Data entries:
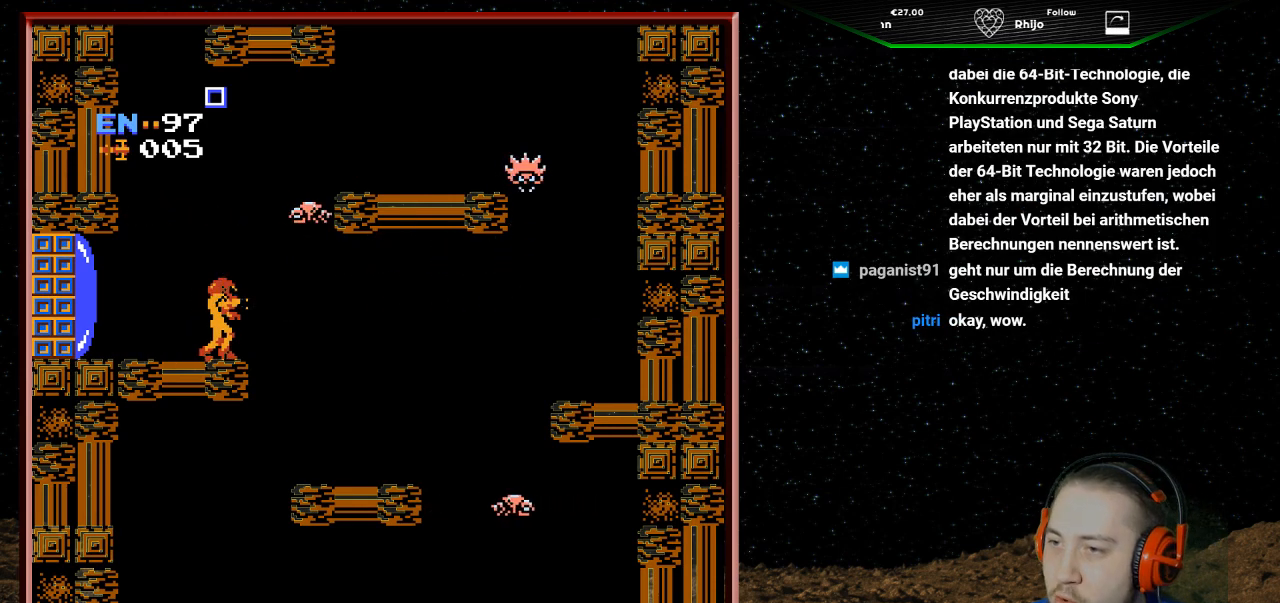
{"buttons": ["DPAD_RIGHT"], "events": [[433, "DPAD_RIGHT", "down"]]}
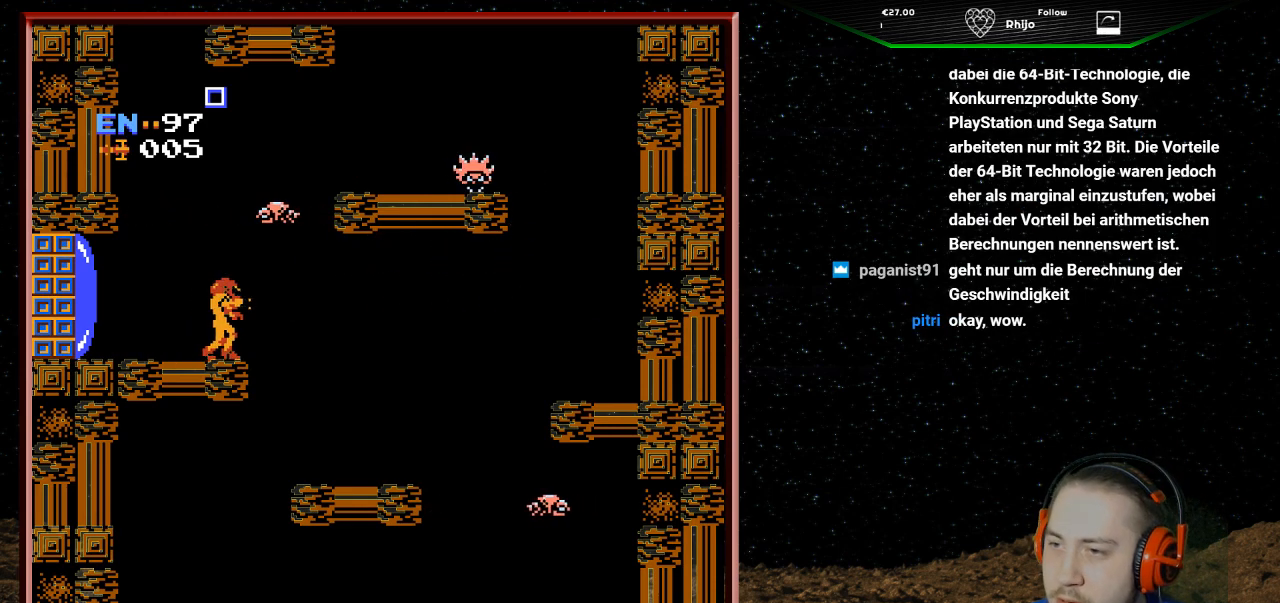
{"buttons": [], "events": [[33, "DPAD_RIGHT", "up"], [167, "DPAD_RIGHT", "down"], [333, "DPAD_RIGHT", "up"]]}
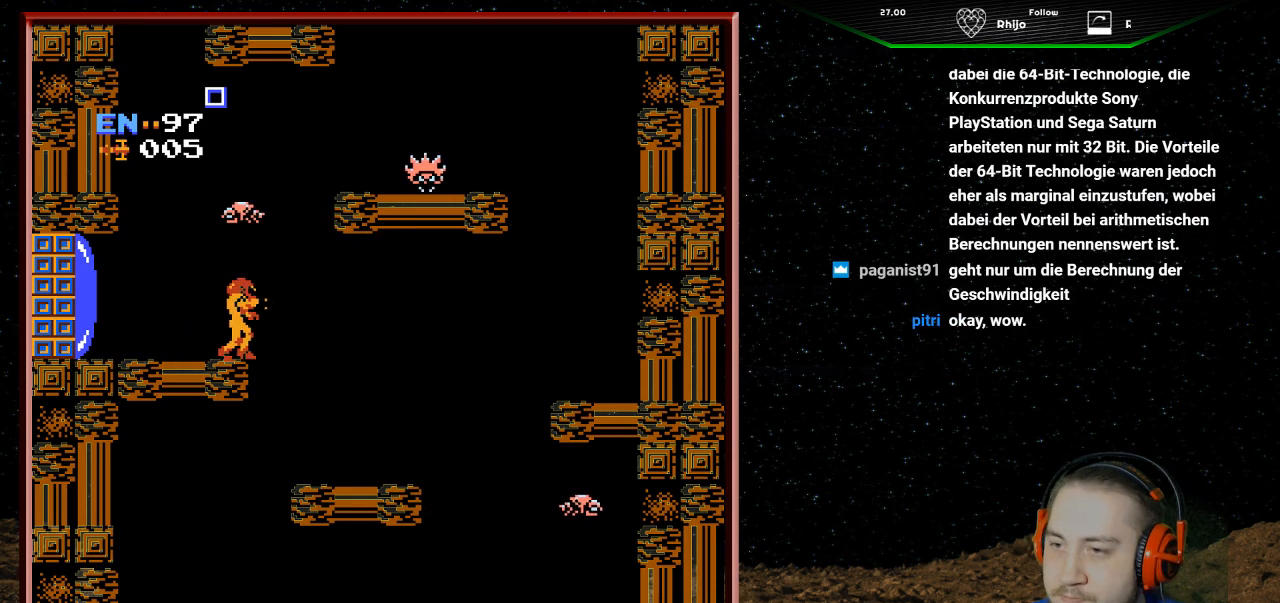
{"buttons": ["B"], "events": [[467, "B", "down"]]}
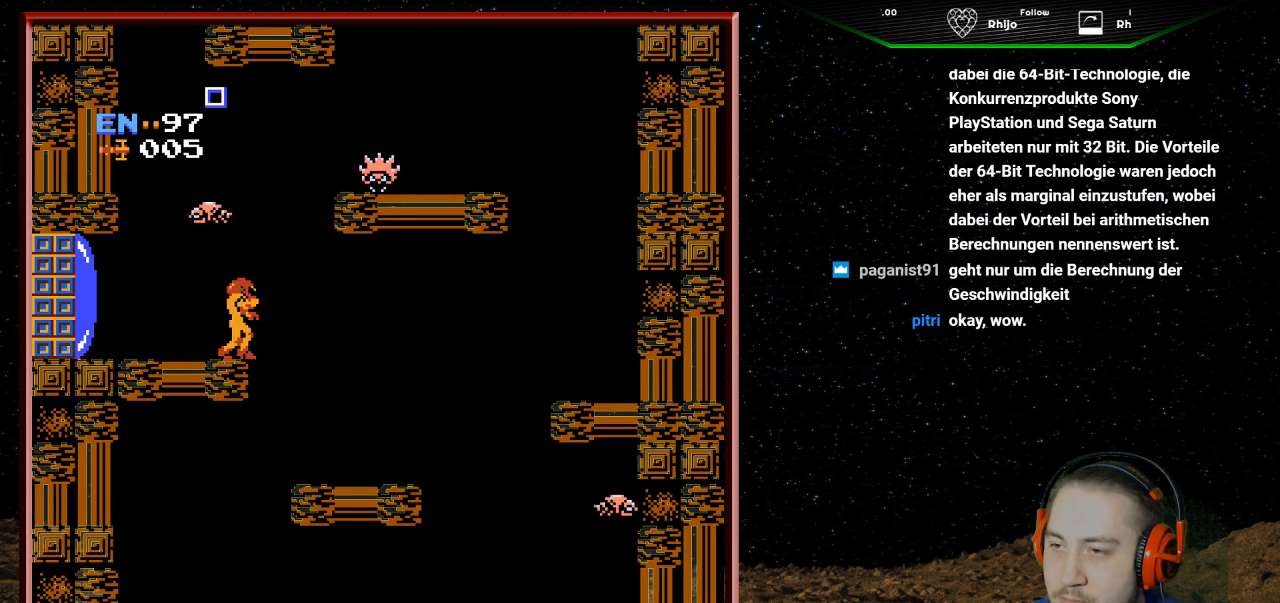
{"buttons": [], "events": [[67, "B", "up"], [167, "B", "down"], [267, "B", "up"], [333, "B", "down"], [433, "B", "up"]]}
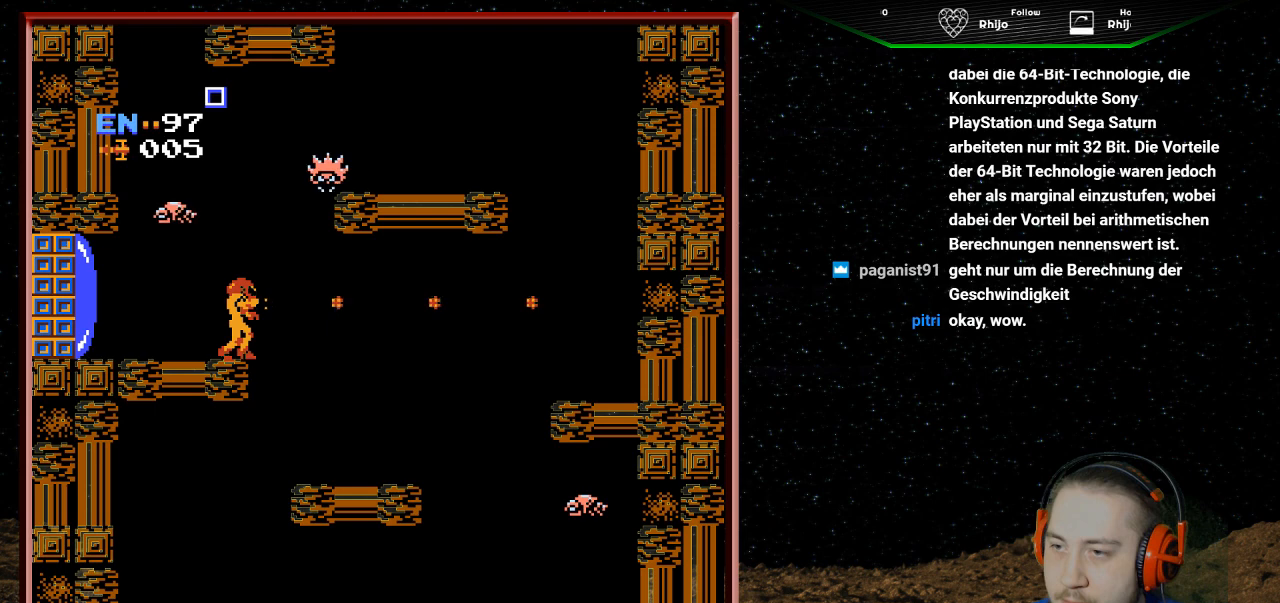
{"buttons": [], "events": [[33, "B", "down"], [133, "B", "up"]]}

*Instructions to follow*: The records above are to be transcribed word for word. Skip the images.

*Answer for this exercise*:
{"buttons": ["DPAD_RIGHT"], "events": [[433, "DPAD_RIGHT", "down"]]}
{"buttons": [], "events": [[33, "DPAD_RIGHT", "up"], [167, "DPAD_RIGHT", "down"], [333, "DPAD_RIGHT", "up"]]}
{"buttons": ["B"], "events": [[467, "B", "down"]]}
{"buttons": [], "events": [[67, "B", "up"], [167, "B", "down"], [267, "B", "up"], [333, "B", "down"], [433, "B", "up"]]}
{"buttons": [], "events": [[33, "B", "down"], [133, "B", "up"]]}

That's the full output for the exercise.